Debate rages on debit card

Robert DoughertyNorth West Telegraph

An expansion of the Federal Government’s cashless welfare card to Kalgoorlie has sparked fresh debate for its introduction into Port Hedland.

Trials in Kununurra and Ceduna in South Australia have showed the card could quarantine 80 per cent of a welfare recipients’ income support payments, curbing purchases for alcohol or gambl-ing.

That program has been extended until June 2019 and on February 12 was also expanded to the Goldfields after an amendment to the Social Security (Administration) Act 1999 passed the Senate.

Town of Port Hedland Mayor Camilo Blanco said social issues in the Pilbara and Goldfields were a big problem, but he thought the card’s introduction was a step in the right direction.

“It’s a great outcome for the Goldfields; clearly they have significant social issues and they’re tackling those social issues head on,” he said.

“The Pilbara towns need to come together and co-ordinate a joint plan to reduce the social issues that have been going on for generations. It’s a huge problem, costing the Australian people significant amounts of money.”

Mr Blanco also said he did not support the Australian and WA Greens parties’ campaigns to end the card’s trials.

“People are forgetting the whole reason behind our welfare system was to ensure Australians didn’t starve; it’s not to use on gambling, to buy drugs or alcohol,” he said.

***

• _About this task_: Resume the news article about the cashless welfare card debate above, continuing from after its last sentence.

***

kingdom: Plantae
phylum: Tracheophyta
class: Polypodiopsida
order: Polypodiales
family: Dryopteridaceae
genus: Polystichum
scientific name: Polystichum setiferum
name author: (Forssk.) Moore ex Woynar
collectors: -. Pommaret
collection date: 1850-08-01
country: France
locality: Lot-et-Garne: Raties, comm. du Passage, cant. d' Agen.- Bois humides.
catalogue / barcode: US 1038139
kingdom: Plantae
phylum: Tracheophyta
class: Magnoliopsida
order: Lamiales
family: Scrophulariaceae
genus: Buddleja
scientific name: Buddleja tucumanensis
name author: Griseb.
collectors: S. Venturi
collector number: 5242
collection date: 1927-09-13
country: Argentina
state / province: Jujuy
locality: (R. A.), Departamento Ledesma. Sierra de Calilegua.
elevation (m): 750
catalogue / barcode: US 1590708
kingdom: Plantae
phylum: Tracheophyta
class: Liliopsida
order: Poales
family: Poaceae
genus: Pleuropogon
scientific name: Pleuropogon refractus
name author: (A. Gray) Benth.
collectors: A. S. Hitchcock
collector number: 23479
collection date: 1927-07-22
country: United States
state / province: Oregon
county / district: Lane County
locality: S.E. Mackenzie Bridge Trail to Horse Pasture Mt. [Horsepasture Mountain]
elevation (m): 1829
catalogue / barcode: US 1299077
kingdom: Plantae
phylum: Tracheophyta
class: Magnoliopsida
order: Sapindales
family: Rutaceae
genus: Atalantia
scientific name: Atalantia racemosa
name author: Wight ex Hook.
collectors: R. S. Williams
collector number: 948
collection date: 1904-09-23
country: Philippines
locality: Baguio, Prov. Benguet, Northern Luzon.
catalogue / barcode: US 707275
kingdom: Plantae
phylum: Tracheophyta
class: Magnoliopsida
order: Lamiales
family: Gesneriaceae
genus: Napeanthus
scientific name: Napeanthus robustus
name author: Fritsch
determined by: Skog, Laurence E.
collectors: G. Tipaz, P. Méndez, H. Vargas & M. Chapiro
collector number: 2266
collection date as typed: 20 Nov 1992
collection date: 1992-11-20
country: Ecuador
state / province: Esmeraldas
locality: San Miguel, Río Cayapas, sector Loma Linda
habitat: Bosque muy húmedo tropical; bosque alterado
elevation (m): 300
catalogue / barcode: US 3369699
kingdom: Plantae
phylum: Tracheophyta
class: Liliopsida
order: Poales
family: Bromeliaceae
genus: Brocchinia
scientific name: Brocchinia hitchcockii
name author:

***

• _Response to the exercise_:
“I think we are taking minority groups views into account over the majority position of the community. It’s just a great decision, that will benefit their community.”

The Town of Port Hedland council previously voted 5-3 against the card’s introduction in November last year.

A Bloodwood Tree, Yamatiji Marlpa Aboriginal Corporation and the Yule River on-country bush meeting supported the refusal while a ToPH Alcohol Management Survey at the time showed 72 per cent of people surveyed supported the item.

YMAC chief executive Simon Hawkins said the card would not fix the problem. “The fundamental issue that the Government should focus on is the weak economic environment in the locations where the trials are taking place,” he said.

Minderoo’s GenerationOne initiative chief executive Tim McDonald said the organisation which works to end the disparity between indigenous and non-indigenous Australians welcomed the decision.